§ Passage to read:
☆ ☆ ☆ ☆ ☆ ☆ ☆

Problem Area Two: Who Gets the List?

The second set of challenges involves the distribution of protected location lists to warring parties if some are suspected of violations. Regardless of the purpose of an HNS, distribution to a party that subsequently intentionally targets hospitals can undermine the system’s functionality. Such distribution could sow distrust among humanitarians in the system. In worst case scenarios, it may lead to humanitarians opting out of the system altogether.

The first issue within this set of challenges is how non-compliance is defined. Is it only when a party commits intentional strikes against humanitarian entities? And if so, how would the intention of a warring party be determined? Must multiple strikes occur before a warring party is considered “non-compliant”? Could a party gain re-entry? These parameters would need to be worked out, likely by the list administrator, its participants, and/or an international body that could set guidelines for HNSs.

☆ ☆ ☆ ☆ ☆ ☆ ☆

§ Supplied records:
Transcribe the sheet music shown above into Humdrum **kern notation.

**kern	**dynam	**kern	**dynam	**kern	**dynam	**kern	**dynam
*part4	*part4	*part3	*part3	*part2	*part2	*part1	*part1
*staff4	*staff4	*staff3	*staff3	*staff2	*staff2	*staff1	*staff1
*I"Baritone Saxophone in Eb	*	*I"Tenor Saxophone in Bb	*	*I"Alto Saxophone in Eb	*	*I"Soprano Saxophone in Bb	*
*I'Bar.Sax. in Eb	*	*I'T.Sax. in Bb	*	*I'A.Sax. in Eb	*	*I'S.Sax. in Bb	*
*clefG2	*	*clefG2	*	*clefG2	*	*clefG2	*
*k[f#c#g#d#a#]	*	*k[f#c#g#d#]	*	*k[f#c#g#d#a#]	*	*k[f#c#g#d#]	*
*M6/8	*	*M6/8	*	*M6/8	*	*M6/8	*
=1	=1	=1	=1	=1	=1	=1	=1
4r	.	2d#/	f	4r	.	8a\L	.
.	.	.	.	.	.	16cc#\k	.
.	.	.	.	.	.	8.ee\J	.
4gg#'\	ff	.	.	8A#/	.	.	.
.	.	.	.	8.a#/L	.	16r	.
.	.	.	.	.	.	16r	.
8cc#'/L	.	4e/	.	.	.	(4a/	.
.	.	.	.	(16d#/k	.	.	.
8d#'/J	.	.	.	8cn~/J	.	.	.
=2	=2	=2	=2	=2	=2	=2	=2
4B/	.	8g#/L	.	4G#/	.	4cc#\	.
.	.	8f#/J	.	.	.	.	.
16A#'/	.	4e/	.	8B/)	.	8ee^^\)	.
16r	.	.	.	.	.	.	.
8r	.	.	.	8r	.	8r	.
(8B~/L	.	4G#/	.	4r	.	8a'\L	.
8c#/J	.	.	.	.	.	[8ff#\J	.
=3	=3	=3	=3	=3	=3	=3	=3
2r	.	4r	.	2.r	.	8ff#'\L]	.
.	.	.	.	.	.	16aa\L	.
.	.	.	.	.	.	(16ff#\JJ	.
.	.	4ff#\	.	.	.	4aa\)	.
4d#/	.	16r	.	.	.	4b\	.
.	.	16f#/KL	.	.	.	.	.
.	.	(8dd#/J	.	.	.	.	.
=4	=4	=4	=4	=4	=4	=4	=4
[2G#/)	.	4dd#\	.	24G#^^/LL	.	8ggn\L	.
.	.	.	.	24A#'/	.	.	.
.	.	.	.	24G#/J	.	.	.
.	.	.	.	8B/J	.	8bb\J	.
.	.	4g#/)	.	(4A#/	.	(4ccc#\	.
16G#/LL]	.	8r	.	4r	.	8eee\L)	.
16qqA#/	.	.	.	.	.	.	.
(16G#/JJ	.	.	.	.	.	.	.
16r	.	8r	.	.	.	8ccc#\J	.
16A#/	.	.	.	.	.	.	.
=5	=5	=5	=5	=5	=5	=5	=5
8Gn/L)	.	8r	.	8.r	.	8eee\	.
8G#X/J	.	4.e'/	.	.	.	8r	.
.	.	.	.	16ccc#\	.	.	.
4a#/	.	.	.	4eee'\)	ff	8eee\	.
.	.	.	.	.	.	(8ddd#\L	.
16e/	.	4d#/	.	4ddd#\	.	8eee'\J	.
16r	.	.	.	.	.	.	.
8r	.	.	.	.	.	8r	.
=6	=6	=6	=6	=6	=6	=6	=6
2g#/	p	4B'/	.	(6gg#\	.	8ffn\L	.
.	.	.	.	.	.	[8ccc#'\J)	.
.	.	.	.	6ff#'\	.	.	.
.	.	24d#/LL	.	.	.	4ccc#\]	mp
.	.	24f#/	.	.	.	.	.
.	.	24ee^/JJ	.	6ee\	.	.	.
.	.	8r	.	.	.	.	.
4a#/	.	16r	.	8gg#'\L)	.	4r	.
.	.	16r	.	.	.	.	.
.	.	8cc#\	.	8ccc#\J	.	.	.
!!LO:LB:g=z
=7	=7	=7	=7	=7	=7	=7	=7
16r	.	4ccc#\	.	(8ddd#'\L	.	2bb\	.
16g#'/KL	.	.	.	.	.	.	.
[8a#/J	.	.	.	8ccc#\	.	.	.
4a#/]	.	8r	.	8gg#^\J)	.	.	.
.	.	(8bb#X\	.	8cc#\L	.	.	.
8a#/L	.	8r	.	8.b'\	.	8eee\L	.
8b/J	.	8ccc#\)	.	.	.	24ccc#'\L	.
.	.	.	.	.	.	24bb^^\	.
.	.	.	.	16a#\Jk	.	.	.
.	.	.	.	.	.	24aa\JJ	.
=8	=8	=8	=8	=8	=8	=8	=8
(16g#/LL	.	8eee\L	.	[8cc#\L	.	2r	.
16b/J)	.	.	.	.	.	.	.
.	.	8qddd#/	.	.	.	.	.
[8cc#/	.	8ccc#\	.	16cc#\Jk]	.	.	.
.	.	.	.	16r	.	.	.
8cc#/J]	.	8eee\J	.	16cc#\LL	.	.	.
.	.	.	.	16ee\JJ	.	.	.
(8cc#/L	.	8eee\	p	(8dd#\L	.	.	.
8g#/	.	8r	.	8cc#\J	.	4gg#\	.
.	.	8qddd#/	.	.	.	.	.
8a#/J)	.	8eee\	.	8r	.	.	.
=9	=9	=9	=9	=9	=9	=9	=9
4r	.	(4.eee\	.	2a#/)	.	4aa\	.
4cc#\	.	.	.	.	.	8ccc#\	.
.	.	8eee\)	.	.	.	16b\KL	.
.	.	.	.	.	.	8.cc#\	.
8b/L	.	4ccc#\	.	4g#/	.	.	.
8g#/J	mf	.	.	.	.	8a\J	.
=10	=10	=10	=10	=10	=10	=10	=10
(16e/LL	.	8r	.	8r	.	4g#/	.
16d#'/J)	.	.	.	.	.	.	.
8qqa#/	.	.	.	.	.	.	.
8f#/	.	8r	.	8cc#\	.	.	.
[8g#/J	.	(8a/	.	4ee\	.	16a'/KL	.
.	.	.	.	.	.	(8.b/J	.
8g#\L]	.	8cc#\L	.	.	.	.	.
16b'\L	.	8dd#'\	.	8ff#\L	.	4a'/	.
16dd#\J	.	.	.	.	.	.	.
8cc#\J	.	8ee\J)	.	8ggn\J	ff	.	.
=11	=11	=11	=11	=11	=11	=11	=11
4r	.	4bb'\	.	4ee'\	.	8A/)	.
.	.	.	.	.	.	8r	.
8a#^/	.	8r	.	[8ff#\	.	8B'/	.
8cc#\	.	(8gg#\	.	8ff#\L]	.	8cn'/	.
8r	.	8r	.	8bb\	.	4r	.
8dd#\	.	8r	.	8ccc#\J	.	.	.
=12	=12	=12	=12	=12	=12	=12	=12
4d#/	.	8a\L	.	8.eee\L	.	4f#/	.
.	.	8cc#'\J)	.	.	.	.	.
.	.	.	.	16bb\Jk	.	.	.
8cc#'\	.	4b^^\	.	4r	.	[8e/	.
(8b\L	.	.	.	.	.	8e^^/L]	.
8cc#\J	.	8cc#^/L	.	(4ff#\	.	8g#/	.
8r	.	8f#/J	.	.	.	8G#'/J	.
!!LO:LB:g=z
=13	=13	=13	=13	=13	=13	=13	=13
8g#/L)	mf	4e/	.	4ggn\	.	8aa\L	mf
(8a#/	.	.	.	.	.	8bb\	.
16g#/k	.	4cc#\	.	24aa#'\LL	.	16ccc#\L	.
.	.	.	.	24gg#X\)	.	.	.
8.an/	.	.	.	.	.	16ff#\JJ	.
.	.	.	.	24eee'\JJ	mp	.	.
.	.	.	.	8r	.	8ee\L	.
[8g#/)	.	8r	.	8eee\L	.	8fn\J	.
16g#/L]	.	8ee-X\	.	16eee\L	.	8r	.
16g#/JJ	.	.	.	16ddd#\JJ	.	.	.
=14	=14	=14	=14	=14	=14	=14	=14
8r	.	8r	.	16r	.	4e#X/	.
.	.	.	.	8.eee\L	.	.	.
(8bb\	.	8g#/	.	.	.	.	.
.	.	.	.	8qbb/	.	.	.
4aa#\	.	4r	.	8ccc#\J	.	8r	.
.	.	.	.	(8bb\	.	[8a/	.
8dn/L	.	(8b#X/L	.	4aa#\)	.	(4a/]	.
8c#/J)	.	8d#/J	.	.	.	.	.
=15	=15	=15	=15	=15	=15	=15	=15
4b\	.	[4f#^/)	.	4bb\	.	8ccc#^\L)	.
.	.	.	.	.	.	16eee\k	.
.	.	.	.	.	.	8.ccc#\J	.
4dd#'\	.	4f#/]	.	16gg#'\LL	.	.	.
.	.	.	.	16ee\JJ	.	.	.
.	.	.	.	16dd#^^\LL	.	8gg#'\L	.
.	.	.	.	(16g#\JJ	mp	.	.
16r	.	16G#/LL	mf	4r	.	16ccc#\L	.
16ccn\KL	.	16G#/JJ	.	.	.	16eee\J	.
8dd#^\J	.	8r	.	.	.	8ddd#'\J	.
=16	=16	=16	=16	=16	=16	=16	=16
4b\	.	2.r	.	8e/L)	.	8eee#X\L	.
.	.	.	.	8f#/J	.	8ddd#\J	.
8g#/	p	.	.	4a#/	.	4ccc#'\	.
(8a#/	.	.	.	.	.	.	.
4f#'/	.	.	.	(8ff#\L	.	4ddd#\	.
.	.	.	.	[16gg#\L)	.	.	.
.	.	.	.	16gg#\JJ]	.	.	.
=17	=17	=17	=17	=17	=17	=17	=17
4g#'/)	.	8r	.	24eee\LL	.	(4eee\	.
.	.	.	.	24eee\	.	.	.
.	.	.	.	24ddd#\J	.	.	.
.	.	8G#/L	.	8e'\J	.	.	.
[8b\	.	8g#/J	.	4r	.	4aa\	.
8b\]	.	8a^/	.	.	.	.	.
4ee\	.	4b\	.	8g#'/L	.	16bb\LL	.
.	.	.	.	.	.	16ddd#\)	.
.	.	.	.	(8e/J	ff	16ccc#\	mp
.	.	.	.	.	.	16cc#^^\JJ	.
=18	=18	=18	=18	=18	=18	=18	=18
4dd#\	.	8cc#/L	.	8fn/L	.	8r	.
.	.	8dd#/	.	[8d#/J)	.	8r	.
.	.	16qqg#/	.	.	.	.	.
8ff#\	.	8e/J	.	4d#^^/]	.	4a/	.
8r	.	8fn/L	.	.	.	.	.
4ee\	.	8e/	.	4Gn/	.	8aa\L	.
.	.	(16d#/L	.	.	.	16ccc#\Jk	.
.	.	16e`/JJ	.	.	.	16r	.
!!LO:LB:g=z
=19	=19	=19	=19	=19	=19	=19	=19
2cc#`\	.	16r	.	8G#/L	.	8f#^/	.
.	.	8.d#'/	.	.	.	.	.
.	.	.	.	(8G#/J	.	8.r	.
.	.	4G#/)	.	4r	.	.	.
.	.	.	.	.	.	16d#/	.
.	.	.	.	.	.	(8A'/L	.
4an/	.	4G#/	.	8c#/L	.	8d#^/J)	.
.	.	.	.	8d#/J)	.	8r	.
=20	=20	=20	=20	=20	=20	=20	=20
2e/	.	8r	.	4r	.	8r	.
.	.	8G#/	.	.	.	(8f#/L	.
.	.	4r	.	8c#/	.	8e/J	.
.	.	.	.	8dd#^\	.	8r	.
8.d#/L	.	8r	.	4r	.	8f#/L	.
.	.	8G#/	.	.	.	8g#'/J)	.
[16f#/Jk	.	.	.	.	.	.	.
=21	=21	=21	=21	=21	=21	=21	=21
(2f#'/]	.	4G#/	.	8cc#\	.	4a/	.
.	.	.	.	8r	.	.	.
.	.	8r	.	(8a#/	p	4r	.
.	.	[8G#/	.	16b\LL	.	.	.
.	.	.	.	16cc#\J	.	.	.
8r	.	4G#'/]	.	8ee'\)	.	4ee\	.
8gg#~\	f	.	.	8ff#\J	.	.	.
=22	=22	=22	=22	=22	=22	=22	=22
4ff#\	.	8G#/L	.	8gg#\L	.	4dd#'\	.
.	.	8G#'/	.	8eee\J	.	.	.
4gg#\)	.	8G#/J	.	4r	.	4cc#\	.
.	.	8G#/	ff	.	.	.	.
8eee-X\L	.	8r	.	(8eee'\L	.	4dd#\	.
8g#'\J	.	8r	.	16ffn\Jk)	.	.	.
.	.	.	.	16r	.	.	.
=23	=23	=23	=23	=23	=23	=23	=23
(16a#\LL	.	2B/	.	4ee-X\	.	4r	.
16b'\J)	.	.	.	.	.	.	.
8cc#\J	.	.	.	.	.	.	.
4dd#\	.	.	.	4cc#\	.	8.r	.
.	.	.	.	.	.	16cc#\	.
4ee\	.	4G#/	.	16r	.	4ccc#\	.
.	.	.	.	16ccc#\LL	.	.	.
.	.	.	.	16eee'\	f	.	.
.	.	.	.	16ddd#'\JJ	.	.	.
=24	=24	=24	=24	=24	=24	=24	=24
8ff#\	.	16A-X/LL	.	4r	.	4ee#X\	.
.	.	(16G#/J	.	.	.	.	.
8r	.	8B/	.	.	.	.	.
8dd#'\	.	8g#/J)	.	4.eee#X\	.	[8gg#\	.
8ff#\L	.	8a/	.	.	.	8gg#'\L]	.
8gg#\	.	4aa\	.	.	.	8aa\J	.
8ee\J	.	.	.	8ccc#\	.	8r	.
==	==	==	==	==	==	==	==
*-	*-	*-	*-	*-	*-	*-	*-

☆ ☆ ☆ ☆ ☆ ☆ ☆

§ What you need to do:
In the passage on who gets the protected location list, what may happen in worst case scenarios?

§ Solution:
Humanitarians may opt out of the system altogether.